● Collected data entries
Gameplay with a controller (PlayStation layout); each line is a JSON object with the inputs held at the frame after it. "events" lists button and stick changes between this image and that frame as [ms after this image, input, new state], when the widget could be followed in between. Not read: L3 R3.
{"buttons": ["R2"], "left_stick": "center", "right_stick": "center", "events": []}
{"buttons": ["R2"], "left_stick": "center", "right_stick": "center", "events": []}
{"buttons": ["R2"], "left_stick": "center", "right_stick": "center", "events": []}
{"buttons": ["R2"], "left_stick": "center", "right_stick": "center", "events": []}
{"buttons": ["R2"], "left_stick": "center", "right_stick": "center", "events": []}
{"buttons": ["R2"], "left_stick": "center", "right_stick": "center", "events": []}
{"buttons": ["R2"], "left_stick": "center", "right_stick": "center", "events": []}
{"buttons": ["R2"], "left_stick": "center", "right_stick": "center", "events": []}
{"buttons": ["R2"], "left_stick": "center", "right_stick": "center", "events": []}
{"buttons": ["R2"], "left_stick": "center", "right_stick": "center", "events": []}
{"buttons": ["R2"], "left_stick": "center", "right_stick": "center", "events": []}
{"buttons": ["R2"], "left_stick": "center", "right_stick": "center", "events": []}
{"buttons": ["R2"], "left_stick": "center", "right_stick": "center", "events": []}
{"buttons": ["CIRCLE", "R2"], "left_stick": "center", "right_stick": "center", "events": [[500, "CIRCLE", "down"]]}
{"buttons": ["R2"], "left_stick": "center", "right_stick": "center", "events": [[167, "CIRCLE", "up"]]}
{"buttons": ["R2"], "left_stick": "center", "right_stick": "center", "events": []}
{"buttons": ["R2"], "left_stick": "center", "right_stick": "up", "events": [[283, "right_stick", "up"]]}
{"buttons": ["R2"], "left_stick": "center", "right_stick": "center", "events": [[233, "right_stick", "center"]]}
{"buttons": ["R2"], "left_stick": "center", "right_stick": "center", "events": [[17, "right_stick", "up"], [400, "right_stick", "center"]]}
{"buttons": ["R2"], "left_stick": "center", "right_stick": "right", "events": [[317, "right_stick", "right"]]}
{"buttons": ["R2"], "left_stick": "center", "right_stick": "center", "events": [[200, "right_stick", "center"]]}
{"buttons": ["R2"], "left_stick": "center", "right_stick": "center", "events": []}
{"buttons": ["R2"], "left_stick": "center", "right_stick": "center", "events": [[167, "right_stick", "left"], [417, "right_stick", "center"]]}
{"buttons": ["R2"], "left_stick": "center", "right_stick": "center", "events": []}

● Exercise aim
Your task is to retype all of the lines above exactly.

● Reply
Gameplay with a controller (PlayStation layout); each line is a JSON object with the inputs held at the frame after it. "events" lists button and stick changes between this image and that frame as [ms after this image, input, new state], when the widget could be followed in between. Not read: L3 R3.
{"buttons": ["R2"], "left_stick": "center", "right_stick": "center", "events": []}
{"buttons": ["R2"], "left_stick": "center", "right_stick": "center", "events": []}
{"buttons": ["R2"], "left_stick": "center", "right_stick": "center", "events": []}
{"buttons": ["R2"], "left_stick": "center", "right_stick": "center", "events": []}
{"buttons": ["R2"], "left_stick": "center", "right_stick": "center", "events": []}
{"buttons": ["R2"], "left_stick": "center", "right_stick": "center", "events": []}
{"buttons": ["R2"], "left_stick": "center", "right_stick": "center", "events": []}
{"buttons": ["R2"], "left_stick": "center", "right_stick": "center", "events": []}
{"buttons": ["R2"], "left_stick": "center", "right_stick": "center", "events": []}
{"buttons": ["R2"], "left_stick": "center", "right_stick": "center", "events": []}
{"buttons": ["R2"], "left_stick": "center", "right_stick": "center", "events": []}
{"buttons": ["R2"], "left_stick": "center", "right_stick": "center", "events": []}
{"buttons": ["R2"], "left_stick": "center", "right_stick": "center", "events": []}
{"buttons": ["CIRCLE", "R2"], "left_stick": "center", "right_stick": "center", "events": [[500, "CIRCLE", "down"]]}
{"buttons": ["R2"], "left_stick": "center", "right_stick": "center", "events": [[167, "CIRCLE", "up"]]}
{"buttons": ["R2"], "left_stick": "center", "right_stick": "center", "events": []}
{"buttons": ["R2"], "left_stick": "center", "right_stick": "up", "events": [[283, "right_stick", "up"]]}
{"buttons": ["R2"], "left_stick": "center", "right_stick": "center", "events": [[233, "right_stick", "center"]]}
{"buttons": ["R2"], "left_stick": "center", "right_stick": "center", "events": [[17, "right_stick", "up"], [400, "right_stick", "center"]]}
{"buttons": ["R2"], "left_stick": "center", "right_stick": "right", "events": [[317, "right_stick", "right"]]}
{"buttons": ["R2"], "left_stick": "center", "right_stick": "center", "events": [[200, "right_stick", "center"]]}
{"buttons": ["R2"], "left_stick": "center", "right_stick": "center", "events": []}
{"buttons": ["R2"], "left_stick": "center", "right_stick": "center", "events": [[167, "right_stick", "left"], [417, "right_stick", "center"]]}
{"buttons": ["R2"], "left_stick": "center", "right_stick": "center", "events": []}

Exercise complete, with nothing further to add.